Nazir Alli, the former chief executive of the SA National Roads Agency Limited (Sanral), has been the controversial figure at the centre of the row over the stalled Gauteng Freeway Improvement Project. But economists have praised his broader role as Sanral head. And some have suggested he is the scapegoat who has taken the rap for the public relations disaster of the scheme, though the government has been a major role player.
Azar Jammine, the chief economist at Econometrix, said Sanral had rolled out projects more successfully than other parastatals and the improved national road network was evidence he did a good job.
He said the government should accept responsibility “for the mess around scheme”.
Chris Hart, an economist at Investment Solutions who is opposed to e-tolling, said Alli had been at the helm of “one of the best-run government agencies that ranked alongside the SA Revenue Service in terms of delivery”.
Alli consistently refused to provide information on how Sanral arrived at the quantum of tariffs or who benefited from the scheme.
Vaughan Mostert, a public transport lecturer at the University of Johannesburg, said that the controversy owed much to the fact that the public had been misled about the availability of public transport as an alternative to the Gauteng highways.
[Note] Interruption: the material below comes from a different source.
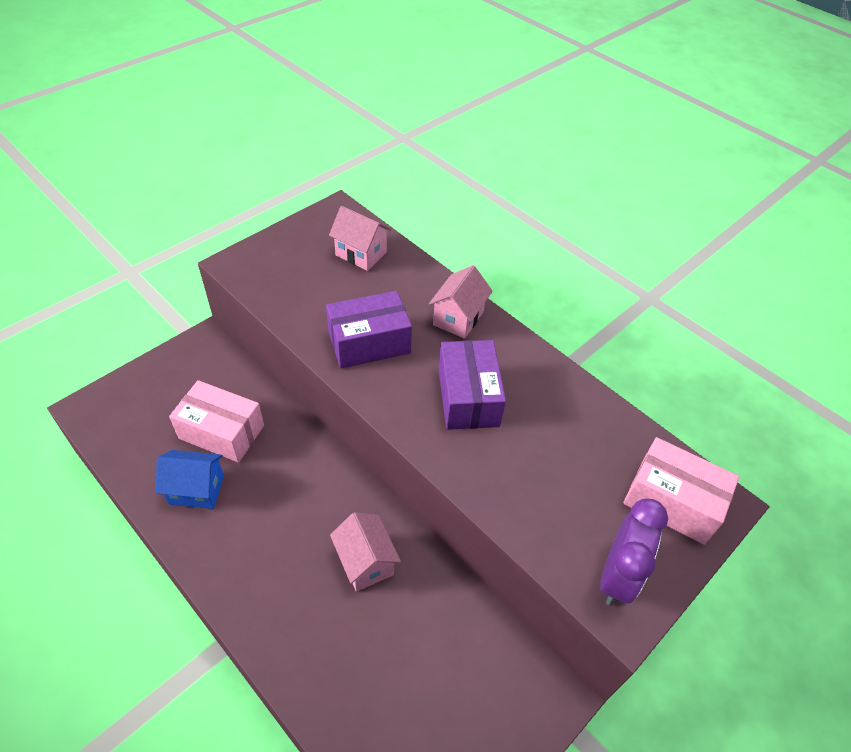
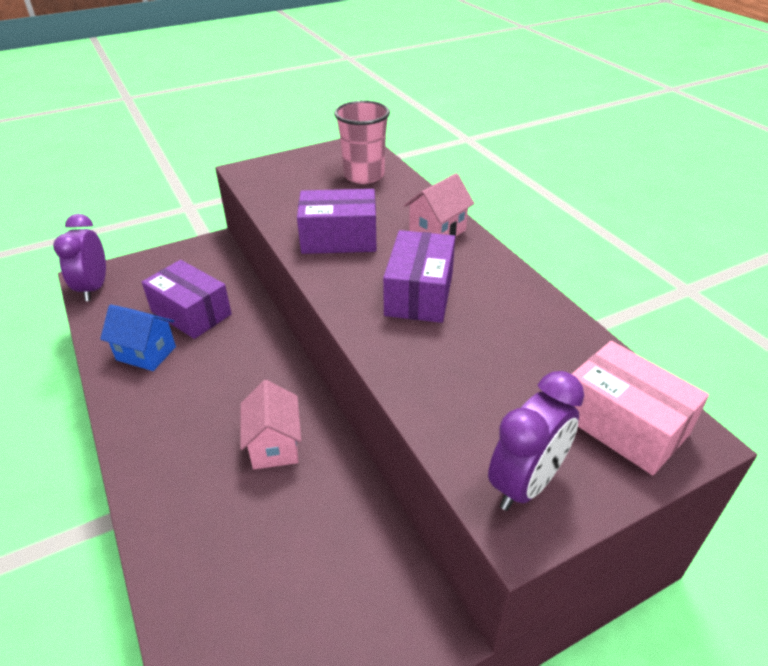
camera: 20 degrees right, 10 degrees down
pink box [169,380,264,463] -> purple box [142,260,232,339]
pink house [329,206,392,271] -> pink cup [334,100,390,184]
none -> purple clock [53,214,106,301]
Mostert said that car usage in the Gauteng region was growing at between 5 percent and 7 percent a year – testimony to the absence of adequate public transport.
Mostert described the decision of the Gauteng North High Court to halt Gauteng e-tolling pending a review as “a watershed judgment” and expressed the hope that “light could be shed on some other murky corners”.
He expressed concern at the influence wielded by the construction industry over transport planning processes.
He said the implementation of the rapid rail Gautrain between Johannesburg and Tshwane, in the face of public opposition, had created the impression that projects would be implemented regardless of their merits as long as the government agreed.
Jammine identified another serious flaw in the e-tolling scheme: the exorbitant collection and enforcement costs.
The same amount of revenue could be collected by raising the fuel levy by 9c a litre.
He blamed users and the government for making “much ado about little”.
Referring to consumers, he said the revenue from tolls was originally estimated at R3.6 billion a year.
The revisions to toll fees and the exemption of taxis, he said, implied R2bn to R2.5bn would come from users’ pockets.
Given total private consumption worth about R1.6 trillion a year, this amounted to between R1.20 out of every R1 000 spent by consumers. And he noted that consumers were not cash strapped. A sign was that retail sales had increased by 7.2 percent year on year in February in real terms – with inflation stripped out.
As to the government, the estimated cost of servicing Sanral’s R19.6bn loan is about R2.4bn a year. “That is equal to 0.25 percent of government spending, not likely to destroy government’s fiscal credentials,” Jammine said.
The real issue, said Jammine, was whether the delayed start to the e-tolling scheme and the uncertainty around its future would harm future foreign investment potential.
Moody’s Investors Service, which has cut Sanral’s credit rating two notches to Baa2 since February, said yesterday: “Notwithstanding the ongoing challenges which led to the agency’s downgrade last week, Sanral’s rating remains supported by its legislative framework and close operational and financial linkages with the South African government.
“The resignation of the chief executive as a singular event does not have an impact on Moody’s rating for Sanral.”